To make things even worse, Jesus comes along and turns the spiritual order on its head in addition to the political one. “The meek shall inherit the earth. Love thy neighbor as thyself. The last shall be first and the first last. Welcome the fallen like Mary Magdalene. Heal and embrace the leper. God is love, not retribution. Throw out the money changers. It is easier for a camel to pass through the eye of the needle than for a rich man to enter into heaven. My kingdom is not of this world.” Oh my!
The Modern Expression of Cain
So what do I accomplish by claiming my need to be first? How does my admission change the narrative, if indeed it does at all? Why do I feel shame when I claim my desire to be first, to win, to succeed? Because it goes against the other part of the biblical narrative, the New Testament; it goes against the grain of being a good Christian. Because I would no longer be meek and modest.
Abraham and his progeny did all right in the Old Testament, proclaiming divine right and divine punishment; but then along comes Jesus and turns that pyramid on its head: “… the meek shall inherit the earth.” I am done for. Furthermore, the farther I move away from my founding principles of the separation of church and state and towards the establishment of a theocracy, the more my very own religion showcases my flaws. “I say unto you, Inasmuch as ye have done it unto one of the least of these my brethren, ye have done it unto me.” KJV Matthew 25:40
Is the U.S. Playing Out a Modern Version of Cain and Abel?
Is there a difference between the simple desire to be first and the more complex sins of imperialism, colonialism, or white supremacy? Can we distinguish what makes our desire to win any different from any other country’s? We declare as a nation that we hold to a different set of values, but are we fooling ourselves? Is our declaration that we are first and best a device to help us feel better about our behavior? Finally, has the special history of the United States solved any of the problems that plagued European settlers? I think not. The sun has indeed set on the British empire; are we next?

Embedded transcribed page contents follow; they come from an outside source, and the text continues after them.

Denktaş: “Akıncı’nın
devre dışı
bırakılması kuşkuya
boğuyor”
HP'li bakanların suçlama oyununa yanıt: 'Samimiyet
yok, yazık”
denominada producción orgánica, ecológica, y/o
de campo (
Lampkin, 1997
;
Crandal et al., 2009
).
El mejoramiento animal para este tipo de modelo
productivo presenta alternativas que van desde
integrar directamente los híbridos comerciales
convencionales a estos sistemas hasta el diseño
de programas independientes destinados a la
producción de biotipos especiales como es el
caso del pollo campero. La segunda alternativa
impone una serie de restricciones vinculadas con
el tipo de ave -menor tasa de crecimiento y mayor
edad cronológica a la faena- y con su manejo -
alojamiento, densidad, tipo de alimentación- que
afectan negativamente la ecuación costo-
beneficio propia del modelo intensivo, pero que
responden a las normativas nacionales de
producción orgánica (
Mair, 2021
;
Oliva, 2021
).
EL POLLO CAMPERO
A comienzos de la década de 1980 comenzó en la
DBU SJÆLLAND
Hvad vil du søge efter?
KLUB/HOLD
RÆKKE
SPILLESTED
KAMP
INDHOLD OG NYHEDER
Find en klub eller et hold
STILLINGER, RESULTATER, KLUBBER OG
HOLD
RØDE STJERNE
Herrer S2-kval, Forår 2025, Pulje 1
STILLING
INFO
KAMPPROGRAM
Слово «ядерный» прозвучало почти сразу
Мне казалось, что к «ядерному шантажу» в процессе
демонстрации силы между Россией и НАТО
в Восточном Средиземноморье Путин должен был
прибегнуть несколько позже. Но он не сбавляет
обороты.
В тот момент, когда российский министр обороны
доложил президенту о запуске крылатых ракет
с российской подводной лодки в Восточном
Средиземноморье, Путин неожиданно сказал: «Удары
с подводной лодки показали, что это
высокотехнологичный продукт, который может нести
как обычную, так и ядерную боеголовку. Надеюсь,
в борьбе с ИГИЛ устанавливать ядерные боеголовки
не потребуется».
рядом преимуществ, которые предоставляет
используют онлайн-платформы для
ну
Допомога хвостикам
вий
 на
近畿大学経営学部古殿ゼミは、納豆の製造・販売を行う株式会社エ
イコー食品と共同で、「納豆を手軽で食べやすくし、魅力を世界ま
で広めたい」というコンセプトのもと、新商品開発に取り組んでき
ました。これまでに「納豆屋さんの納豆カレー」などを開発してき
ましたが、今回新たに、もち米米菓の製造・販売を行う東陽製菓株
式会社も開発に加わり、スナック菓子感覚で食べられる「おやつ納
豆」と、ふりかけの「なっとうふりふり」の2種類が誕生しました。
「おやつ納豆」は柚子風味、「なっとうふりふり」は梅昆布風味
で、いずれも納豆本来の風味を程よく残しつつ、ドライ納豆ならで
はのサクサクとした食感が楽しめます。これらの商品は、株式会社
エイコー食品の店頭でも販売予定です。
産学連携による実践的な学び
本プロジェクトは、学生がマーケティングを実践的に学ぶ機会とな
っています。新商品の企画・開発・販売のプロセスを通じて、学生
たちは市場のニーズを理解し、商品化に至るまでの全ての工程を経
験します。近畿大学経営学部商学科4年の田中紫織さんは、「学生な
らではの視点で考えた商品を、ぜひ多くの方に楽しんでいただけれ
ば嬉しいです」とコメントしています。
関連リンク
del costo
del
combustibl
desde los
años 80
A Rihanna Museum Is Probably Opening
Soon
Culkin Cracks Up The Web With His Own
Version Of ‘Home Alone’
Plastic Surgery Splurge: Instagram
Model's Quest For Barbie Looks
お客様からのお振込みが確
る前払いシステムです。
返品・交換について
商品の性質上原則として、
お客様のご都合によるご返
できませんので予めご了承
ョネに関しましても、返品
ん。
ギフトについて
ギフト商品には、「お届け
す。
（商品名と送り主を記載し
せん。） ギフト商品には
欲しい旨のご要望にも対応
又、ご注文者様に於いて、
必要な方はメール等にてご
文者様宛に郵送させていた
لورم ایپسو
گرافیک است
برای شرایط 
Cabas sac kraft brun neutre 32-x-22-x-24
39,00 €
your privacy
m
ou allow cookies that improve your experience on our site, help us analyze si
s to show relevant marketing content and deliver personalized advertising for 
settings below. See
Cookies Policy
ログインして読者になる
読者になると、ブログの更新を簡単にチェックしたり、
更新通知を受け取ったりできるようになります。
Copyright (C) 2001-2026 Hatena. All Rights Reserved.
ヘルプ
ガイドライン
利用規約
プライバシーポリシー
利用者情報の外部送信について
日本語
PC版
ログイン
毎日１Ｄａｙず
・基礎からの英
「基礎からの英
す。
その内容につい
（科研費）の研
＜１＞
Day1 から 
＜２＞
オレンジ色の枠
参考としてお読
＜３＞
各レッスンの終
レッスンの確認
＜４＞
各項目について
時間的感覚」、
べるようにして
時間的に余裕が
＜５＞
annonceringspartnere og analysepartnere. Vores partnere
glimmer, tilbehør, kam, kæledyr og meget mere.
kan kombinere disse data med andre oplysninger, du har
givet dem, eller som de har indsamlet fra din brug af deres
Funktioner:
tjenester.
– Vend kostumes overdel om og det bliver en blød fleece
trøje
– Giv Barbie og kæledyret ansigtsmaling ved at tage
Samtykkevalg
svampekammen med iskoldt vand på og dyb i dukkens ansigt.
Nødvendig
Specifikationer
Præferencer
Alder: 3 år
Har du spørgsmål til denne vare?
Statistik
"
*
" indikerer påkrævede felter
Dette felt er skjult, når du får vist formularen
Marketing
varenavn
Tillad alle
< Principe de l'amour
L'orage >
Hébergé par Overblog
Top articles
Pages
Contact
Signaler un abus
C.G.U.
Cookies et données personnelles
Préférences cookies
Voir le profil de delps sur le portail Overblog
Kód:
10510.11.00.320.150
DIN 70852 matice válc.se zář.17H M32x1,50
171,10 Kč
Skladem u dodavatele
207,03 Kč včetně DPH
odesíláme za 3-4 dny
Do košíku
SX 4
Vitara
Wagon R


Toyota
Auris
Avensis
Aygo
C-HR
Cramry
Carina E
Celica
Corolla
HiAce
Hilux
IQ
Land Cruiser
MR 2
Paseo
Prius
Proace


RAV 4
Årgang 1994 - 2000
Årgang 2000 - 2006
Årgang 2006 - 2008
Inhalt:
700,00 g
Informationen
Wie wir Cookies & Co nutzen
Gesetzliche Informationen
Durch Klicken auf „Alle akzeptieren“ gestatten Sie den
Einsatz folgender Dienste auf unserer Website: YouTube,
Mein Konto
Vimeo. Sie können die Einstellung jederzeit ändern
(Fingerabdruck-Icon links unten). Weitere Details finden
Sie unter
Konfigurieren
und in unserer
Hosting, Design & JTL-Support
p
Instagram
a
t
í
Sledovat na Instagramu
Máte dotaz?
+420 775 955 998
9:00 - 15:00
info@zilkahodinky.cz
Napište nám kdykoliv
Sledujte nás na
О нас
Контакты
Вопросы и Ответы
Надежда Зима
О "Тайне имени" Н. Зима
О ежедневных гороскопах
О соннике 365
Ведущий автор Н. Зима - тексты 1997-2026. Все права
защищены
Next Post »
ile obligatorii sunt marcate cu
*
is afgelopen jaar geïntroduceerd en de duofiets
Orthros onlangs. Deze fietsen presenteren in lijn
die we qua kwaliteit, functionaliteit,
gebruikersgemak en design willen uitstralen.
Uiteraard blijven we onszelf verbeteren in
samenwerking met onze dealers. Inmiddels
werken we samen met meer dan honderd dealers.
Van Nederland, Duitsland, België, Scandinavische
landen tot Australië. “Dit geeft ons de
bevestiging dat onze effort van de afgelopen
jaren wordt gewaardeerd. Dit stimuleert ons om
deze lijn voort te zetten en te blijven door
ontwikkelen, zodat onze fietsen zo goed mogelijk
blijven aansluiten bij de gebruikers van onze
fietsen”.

Truth be told, secretly we believe that Asians are smarter and Africans are stronger and Arabs are more ruthless and determined to rule the world. We cloak our fears and declare that we must get them before they get us. China has become our current bogeyman; before that ISIS; before that Communism; before that miscegenation. Are we actually helping to manufacture and strengthen our enemies by the labels we sling around and the policies we enact to avoid our deep-seated fear of the other – any other?
Where does the truth begin, where does it end, when does the story we tell no longer look like the truth? When does the truth that we are no more nor less than any other part of teeming and varied humanity release us from our almost psychotic fear of being second? When will our declarations of freedom actually set us free? When will we learn that being second is not the kiss of death, but the embrace of life at its fullest? There will still be mountains to climb, visions to manifest, connections to make, peoples to know. There will be endless potentiality!
Being first means that we wait for the inevitable: we wait to be toppled by one, then another, in an endless succession of challengers. Being first means being consumed by fear: not only the fear of being overthrown but the fear of extinction. The only way to assure that we continue to live in the hearts and minds of the world is to discard the fear of being second. Unless we do this, there will be no one left to praise us. We will find ourselves again facing existential loneliness, a yearning so deep that nothing short of creating an entirely new world outside ourselves will suffice. In this authentically brave new world, Abel lives and so does the United States of America.